[[ SELECTED EXCERPT, beginning ]]

This significant mortality and morbidity risks make definitive patient selection criteria for repair of thoracic aneurysms difficult. Several authors have recommended an individual approach based on balancing the patients' calculated risk of rupture with their anticipated risk of postoperative death or paraplegia. However, in general, surgical repair is considered in patients with adequate physiologic reserve when the thoracic aneurysm measures from 5.5 to 6 cm in diameter or patients with smaller symptomatic aneurysms.

Thoracic Aortic Dissection Aortic dissection can be subdivided into type A, which involves the aortic arch, and type B, which is confined to the descending aorta. Dissections associated with obstruction and ischemia can also be subdivided into an obstruction caused by an intimal tear at branch vessel orifices, or by compression of the true lumen by the pressurized false lumen. Type B aortic dissections are classified by acuity (termed as complicated or uncomplicated) and chronicity and are summarized in Table 1.

Table 1. Aortic Dissection Acuity12,13, Category Description Uncomplicated • No rupture • No malperfusion • No high risk features Complicated • Rupture • Malperfusion High risk • Refractory pain • Refractory hyperfusion • Bloody plural effusion • Aortic diameter >40 mm • Radiographic only malperfusion • Readmission • Entry tear: lesser curve location • False lumen diameter >22mm Chronicity (time elapsed since the onset of symptoms) • Hyperacute (<24 hours) • Acute (1 to 14 days) • Subacute (15 to 90 days) • Chronic (>90 days)

[[ SELECTED EXCERPT, end ]]
[[ THE DATA, beginning ]]

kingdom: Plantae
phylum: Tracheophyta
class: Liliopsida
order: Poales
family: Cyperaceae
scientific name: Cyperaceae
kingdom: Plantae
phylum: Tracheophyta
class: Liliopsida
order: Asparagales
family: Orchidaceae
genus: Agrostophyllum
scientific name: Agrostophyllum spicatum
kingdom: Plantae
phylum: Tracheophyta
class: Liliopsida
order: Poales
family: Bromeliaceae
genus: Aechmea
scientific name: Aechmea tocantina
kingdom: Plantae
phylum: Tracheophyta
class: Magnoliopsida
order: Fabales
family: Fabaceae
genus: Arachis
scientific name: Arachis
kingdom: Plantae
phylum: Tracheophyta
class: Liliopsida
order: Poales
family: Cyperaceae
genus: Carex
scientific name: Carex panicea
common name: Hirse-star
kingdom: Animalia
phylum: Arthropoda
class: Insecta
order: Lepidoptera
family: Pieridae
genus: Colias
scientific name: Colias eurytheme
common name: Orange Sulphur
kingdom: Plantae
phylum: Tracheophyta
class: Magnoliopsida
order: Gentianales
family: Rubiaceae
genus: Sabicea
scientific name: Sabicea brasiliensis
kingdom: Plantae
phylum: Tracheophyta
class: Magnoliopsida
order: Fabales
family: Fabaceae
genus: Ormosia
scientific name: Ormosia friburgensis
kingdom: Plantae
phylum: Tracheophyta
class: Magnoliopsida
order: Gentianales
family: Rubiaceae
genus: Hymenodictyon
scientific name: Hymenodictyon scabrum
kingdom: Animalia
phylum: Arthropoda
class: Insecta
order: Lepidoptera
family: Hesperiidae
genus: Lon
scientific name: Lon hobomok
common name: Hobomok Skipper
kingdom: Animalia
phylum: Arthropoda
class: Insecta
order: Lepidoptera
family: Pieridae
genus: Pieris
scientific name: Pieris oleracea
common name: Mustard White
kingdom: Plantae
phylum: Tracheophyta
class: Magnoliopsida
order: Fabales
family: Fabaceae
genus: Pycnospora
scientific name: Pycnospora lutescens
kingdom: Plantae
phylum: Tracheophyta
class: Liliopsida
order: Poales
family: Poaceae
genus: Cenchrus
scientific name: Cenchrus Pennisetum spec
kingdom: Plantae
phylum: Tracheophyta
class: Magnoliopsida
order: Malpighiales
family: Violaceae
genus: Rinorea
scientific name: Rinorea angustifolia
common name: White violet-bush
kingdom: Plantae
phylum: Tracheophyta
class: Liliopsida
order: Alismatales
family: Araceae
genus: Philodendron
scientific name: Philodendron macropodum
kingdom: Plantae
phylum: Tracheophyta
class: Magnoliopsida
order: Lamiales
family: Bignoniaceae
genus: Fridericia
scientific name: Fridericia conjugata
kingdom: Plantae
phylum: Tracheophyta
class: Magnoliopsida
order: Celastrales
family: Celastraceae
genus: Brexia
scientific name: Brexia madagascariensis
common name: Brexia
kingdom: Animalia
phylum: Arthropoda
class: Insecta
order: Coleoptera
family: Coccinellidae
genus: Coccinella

[[ THE DATA, end ]]

EXPLORE THE MATERIAL:
1 - Copy out the stretch of the passage on thoracic aortic disease from "Table 1. Aortic" through "Chronic (>90 days)".
2 - Summarize the passage on thoracic aortic disease in two sentences.

PROBLEM SOLUTIONS:
1 -
Table 1. Aortic Dissection Acuity12,13, Category Description Uncomplicated • No rupture • No malperfusion • No high risk features Complicated • Rupture • Malperfusion High risk • Refractory pain • Refractory hyperfusion • Bloody plural effusion • Aortic diameter >40 mm • Radiographic only malperfusion • Readmission • Entry tear: lesser curve location • False lumen diameter >22mm Chronicity (time elapsed since the onset of symptoms) • Hyperacute (<24 hours) • Acute (1 to 14 days) • Subacute (15 to 90 days) • Chronic (>90 days)

2 - Because repairing thoracic aneurysms carries significant risks of death and complications, firm selection criteria are hard to define, but surgery is generally considered for patients with adequate physiologic reserve whose aneurysms measure 5.5 to 6 cm in diameter or who have smaller symptomatic aneurysms. Aortic dissection is divided into type A, which involves the aortic arch, and type B, which is confined to the descending aorta, and type B dissections are classified by acuity (uncomplicated or complicated) and by chronicity, from hyperacute (under 24 hours) to chronic (over 90 days).